If that had happened the world would be in the same situation as France is today. They don’t have the money to replace the reactors and if they try, the result is financially disastrous. See this article in the german weekly Focus from January 18, 2025 (link below, machine translation), which points to a report of the official French Court of Auditors about the most modern french nuclear plant (went online December 2024). The essence of the report can be condensed to the fact that the costs of the construction of the plant demands a price of 12 cent per kilowatt-hour, but the market price currently is at 4 cent per kilowatt-hour.
And as Alex Cox has noted no insurance company is willing to take the full risk. In Switzerland they had to legally limit the liability of the electriciity companies with nuclear power plants to 200 mn Swiss Francs and the rest of the risk bears as usual the taxpayer.
Teddy Light: the market price currently is at 4 cent per kilowatt-hour.
Simply not true in the real world. Here are current spot prices across Europe — https://www.energyprices.eu/
Average hovers around €0.06–€0.09/kWh, or 6.5–9.8 US cents/kWh, depending on the day and region.
For best case scenarios with onshore wind in Europe: yes, between 4– 6 cents kWh, and for solar 2.5 – 5.0 cents. But that’s renewables, region-dependent, and intermittent
So in the real world where does your grid get its baseload 24/7 power come from? Because if it won’t be nuclear, it’s going to be fossil fuel. Probably gas.
Current German price per kWh for gas averages 11-13 cents, Netherlands 12-14, Italy is 10-12.
More here — https://www.greenmatch.co.uk/blog/energy-prices-europe
And look at this. Top 3 countries with highest energy costs . This is how bad losing cheap Russian gas has been for Europe since 2021.
1. Estonia
In September 2022, Estonia hit new record high prices for both electricity, which rose to €0.59 per kilowatt-hour (KWh), and for natural gas, which rose to €0.38/KWh.

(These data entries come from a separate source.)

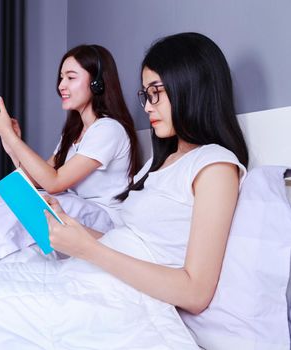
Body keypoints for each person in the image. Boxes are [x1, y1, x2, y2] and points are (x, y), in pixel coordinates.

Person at [44, 32, 249, 314]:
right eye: (145, 94)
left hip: (122, 302)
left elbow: (195, 292)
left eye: (157, 93)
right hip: (92, 281)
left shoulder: (214, 167)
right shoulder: (159, 162)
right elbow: (131, 244)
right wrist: (74, 231)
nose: (148, 106)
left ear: (191, 87)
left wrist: (88, 250)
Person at [0, 44, 139, 212]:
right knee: (7, 197)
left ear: (97, 83)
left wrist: (10, 136)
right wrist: (10, 141)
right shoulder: (74, 132)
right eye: (61, 78)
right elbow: (37, 181)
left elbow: (54, 183)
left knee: (13, 211)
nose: (61, 85)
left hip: (101, 217)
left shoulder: (109, 130)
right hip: (75, 211)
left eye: (71, 78)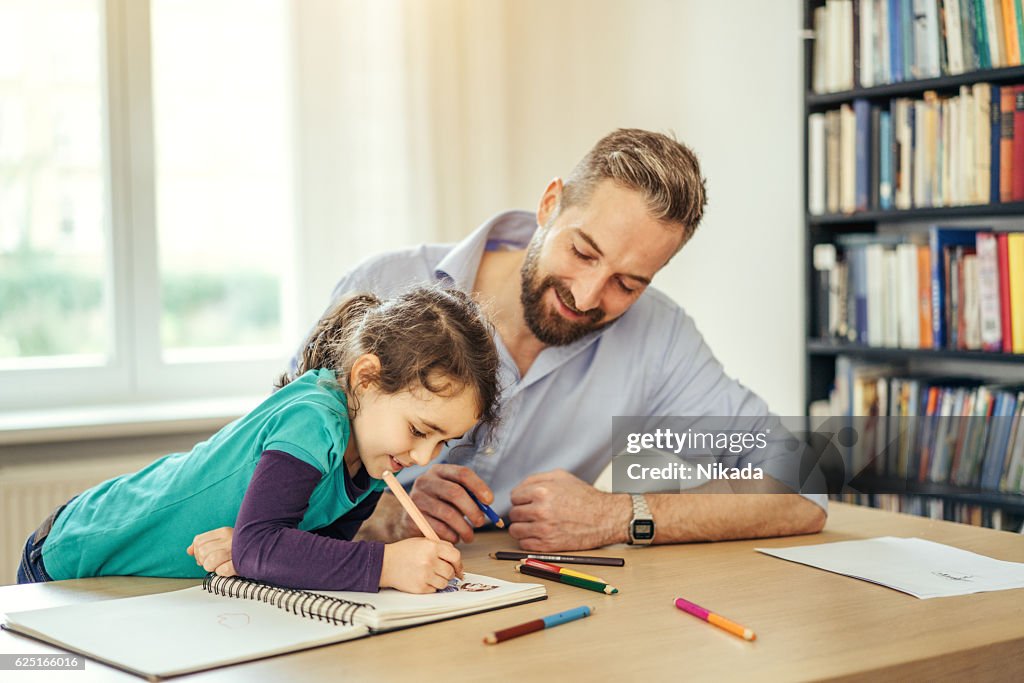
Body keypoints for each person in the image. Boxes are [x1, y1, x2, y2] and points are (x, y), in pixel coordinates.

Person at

Since early 2021 to September 2022, the price for electricity and natural gas rose 353% and a staggering 773% respectively.
2. Netherlands
In October 2022, the Netherlands household prices for electricity were the third highest in Europe at €0.67/KWh, 52% higher compared to the European average. Household gas prices were the highest in Europe, at €0.42/KWh. This is 78% higher compared to the European average price for gas.
3. Italy
Electricity prices in Italy rose 30% between September and October 2022 to the second highest prices for household electricity in Europe, the highest when adjusted to purchasing power standards (PPS), at €0.70 KW/h …Compared to the European average, the price for electricity and gas sit 39% and 84% higher respectively.

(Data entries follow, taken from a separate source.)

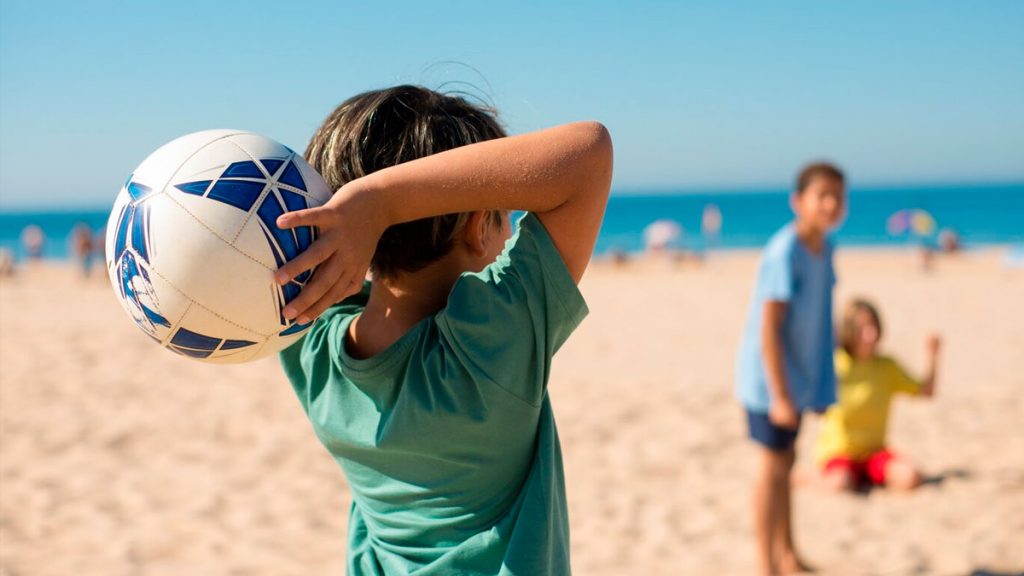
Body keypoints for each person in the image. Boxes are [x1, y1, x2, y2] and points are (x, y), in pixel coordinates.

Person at [273, 86, 612, 575]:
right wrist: (382, 203)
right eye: (506, 215)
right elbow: (590, 151)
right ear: (479, 227)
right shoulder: (488, 349)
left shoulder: (313, 349)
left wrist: (362, 210)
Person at [735, 162, 846, 575]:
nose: (832, 204)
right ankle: (767, 564)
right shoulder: (785, 251)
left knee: (788, 462)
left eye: (838, 196)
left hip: (800, 379)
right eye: (823, 195)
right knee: (771, 467)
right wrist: (780, 395)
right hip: (769, 381)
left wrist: (820, 384)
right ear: (799, 202)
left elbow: (821, 318)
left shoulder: (826, 248)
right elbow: (769, 328)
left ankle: (789, 553)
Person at [815, 299, 941, 492]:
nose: (870, 334)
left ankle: (869, 478)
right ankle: (805, 478)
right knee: (840, 484)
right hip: (840, 453)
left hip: (875, 452)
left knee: (910, 478)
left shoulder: (887, 366)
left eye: (872, 326)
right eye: (862, 328)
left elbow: (926, 391)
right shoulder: (836, 366)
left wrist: (933, 355)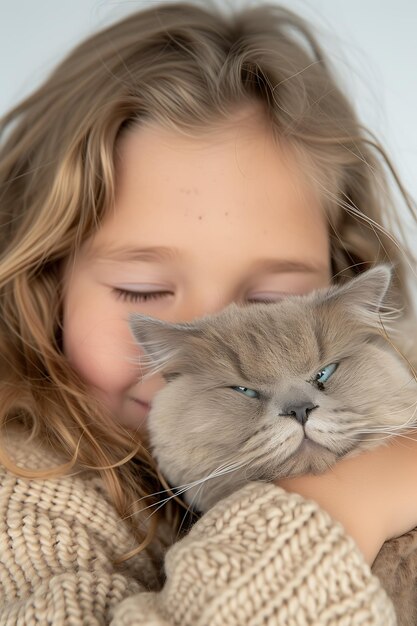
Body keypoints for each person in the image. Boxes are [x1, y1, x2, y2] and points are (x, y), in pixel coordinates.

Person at [0, 1, 416, 623]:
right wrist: (342, 505)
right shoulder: (21, 497)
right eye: (142, 291)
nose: (213, 330)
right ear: (45, 281)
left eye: (272, 303)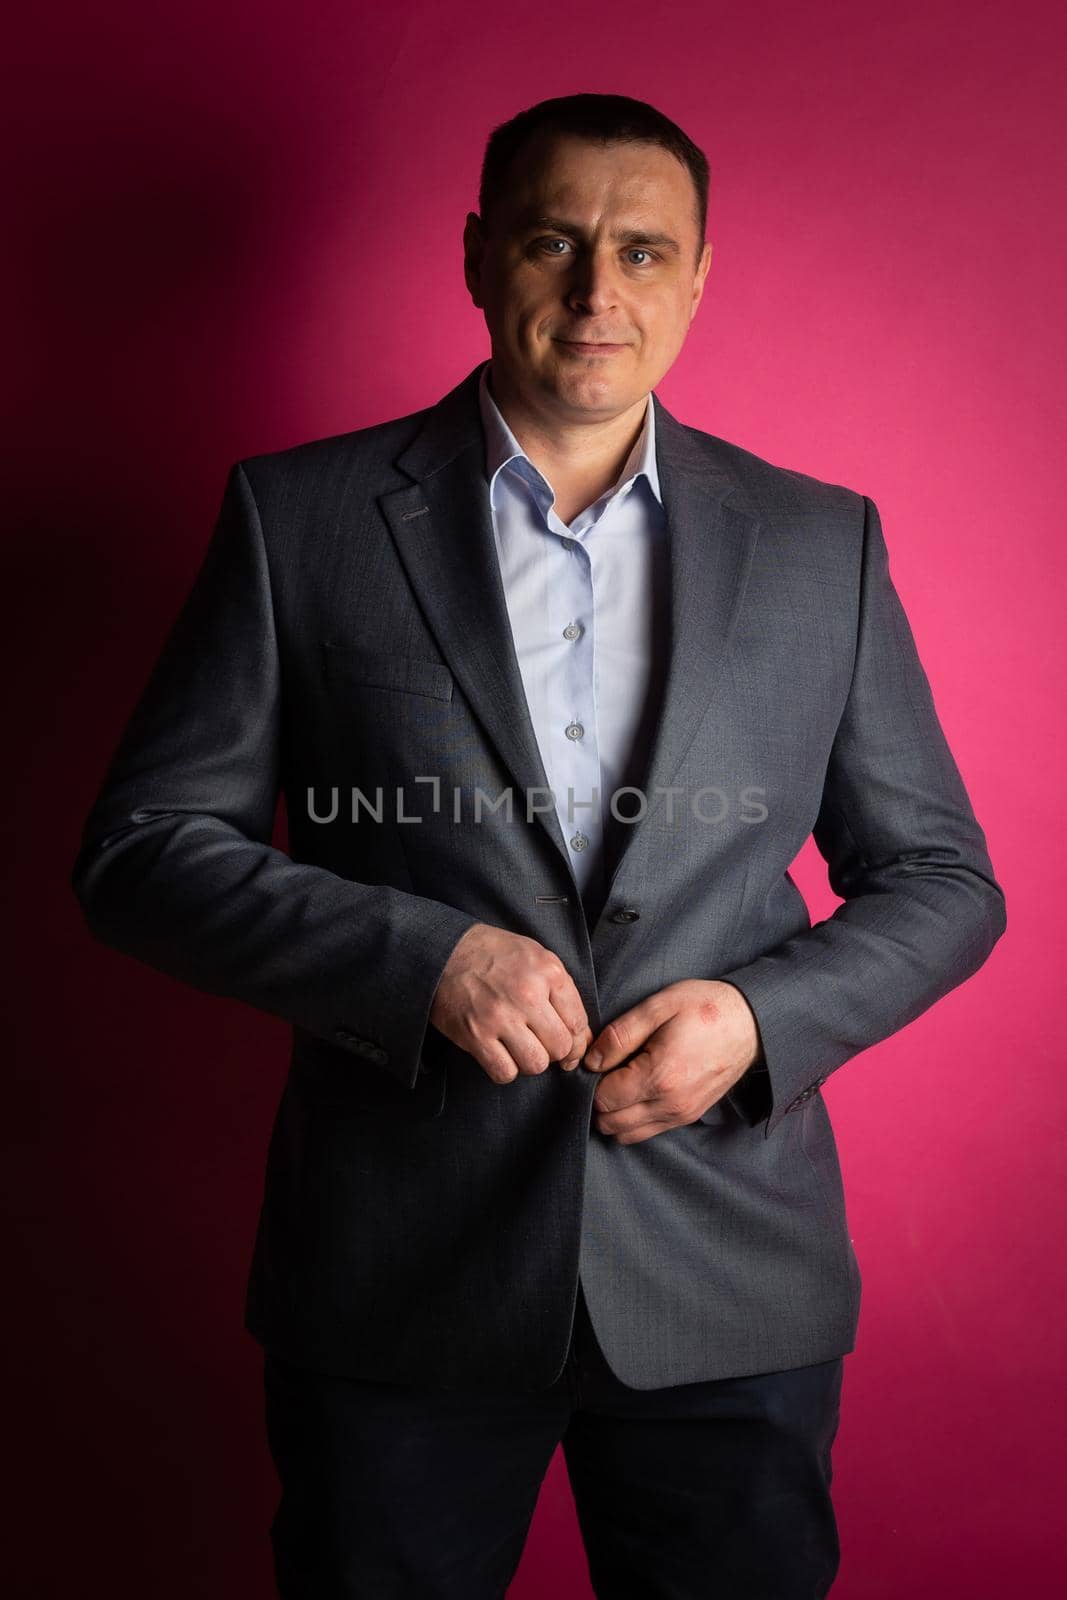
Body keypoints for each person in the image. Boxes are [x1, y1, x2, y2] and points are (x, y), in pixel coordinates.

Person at [71, 92, 1006, 1599]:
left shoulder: (824, 541)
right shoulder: (294, 520)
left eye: (644, 252)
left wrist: (761, 1020)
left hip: (731, 1284)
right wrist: (416, 957)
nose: (597, 292)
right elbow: (139, 850)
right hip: (396, 1287)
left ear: (698, 278)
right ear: (477, 254)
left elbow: (946, 881)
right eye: (555, 242)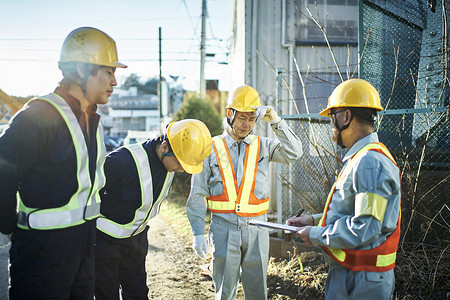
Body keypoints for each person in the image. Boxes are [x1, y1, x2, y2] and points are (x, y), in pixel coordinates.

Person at [0, 27, 126, 299]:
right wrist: (8, 227)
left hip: (83, 245)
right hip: (41, 254)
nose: (115, 81)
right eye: (108, 72)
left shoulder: (92, 120)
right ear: (81, 71)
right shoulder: (38, 116)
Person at [288, 79, 401, 299]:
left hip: (361, 281)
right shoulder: (362, 158)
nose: (331, 126)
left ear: (346, 117)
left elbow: (365, 227)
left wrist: (317, 234)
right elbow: (357, 212)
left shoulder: (369, 161)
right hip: (355, 274)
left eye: (332, 118)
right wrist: (313, 220)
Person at [186, 85, 303, 300]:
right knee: (225, 292)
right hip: (223, 229)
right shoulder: (210, 147)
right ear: (230, 114)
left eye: (251, 119)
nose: (246, 124)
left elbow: (295, 152)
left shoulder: (264, 146)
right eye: (241, 117)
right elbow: (197, 193)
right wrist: (197, 232)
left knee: (258, 292)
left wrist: (276, 121)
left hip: (257, 229)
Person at [94, 119, 212, 300]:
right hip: (104, 244)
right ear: (164, 147)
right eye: (180, 163)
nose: (181, 169)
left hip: (136, 241)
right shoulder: (122, 161)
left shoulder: (168, 164)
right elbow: (89, 193)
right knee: (106, 295)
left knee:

I took the 4 cents/kWh from the report dating from January 2025 I mentioned, but I forgot to add that it is the price for large companies with huge consumption. Anyway the average price you indicated €0.06–€0.09/kWh corroborates the point I wanted to make that the price needed to cover the costs of the newly built nuclear power plant in France is out of reach.
Teddy Light: I forgot to add that it is the price for large companies with huge consumption.

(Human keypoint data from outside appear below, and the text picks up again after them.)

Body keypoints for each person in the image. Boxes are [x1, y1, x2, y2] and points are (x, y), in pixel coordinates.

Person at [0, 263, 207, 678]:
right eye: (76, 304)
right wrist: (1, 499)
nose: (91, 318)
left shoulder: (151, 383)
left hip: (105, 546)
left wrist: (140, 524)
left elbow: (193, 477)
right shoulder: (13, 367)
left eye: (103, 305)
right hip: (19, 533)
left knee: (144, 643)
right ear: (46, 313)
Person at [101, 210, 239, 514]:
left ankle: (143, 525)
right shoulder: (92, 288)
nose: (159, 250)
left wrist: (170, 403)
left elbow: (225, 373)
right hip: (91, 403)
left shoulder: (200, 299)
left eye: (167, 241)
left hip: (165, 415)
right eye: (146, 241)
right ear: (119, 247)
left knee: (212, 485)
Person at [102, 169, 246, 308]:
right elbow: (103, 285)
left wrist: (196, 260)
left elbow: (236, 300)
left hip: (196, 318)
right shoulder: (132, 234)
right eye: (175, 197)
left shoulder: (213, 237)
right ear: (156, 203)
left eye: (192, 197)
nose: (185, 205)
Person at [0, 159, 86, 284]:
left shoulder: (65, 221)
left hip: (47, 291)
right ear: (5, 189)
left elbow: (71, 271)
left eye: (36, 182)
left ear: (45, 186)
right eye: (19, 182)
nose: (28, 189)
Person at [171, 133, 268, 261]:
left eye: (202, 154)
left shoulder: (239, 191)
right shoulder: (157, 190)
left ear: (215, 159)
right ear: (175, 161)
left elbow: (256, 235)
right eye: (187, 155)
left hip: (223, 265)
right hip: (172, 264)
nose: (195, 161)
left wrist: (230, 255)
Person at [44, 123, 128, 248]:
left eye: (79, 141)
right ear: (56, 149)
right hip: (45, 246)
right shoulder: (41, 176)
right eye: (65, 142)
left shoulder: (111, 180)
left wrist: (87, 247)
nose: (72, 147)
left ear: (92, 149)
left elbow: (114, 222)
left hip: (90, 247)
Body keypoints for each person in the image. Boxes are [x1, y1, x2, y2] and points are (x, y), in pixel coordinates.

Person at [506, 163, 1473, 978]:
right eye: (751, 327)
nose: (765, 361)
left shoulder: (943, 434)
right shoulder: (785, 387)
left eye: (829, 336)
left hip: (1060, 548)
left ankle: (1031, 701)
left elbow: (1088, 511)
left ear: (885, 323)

[1] Sure. Again, where does the baseline 24-7 power component of your grid come from? It’s either fossil fuels or nuclear.
[2] Rolls-Royce claims their SMRs will deliver at 6 cents kWh, competitive with wind and solar.
https://www.rolls-royce-smr.com/press/british-small-nuclear-plants-can-deliver-low-cost-low-carbon-electricity
https://www.nsenergybusiness.com/analysis/featuresmr-could-achieve-60mwh-say-rolls-royce-et-al-5961220/
Sure, we recall ‘electricity to cheap to meter’, blah, blah. So we’ll see. But I find Rolls-Royce’s claims more plausible currently than that new battery technologies will emerge that’ll scale sufficiently for mass energy storage for weeks or months for a national grid.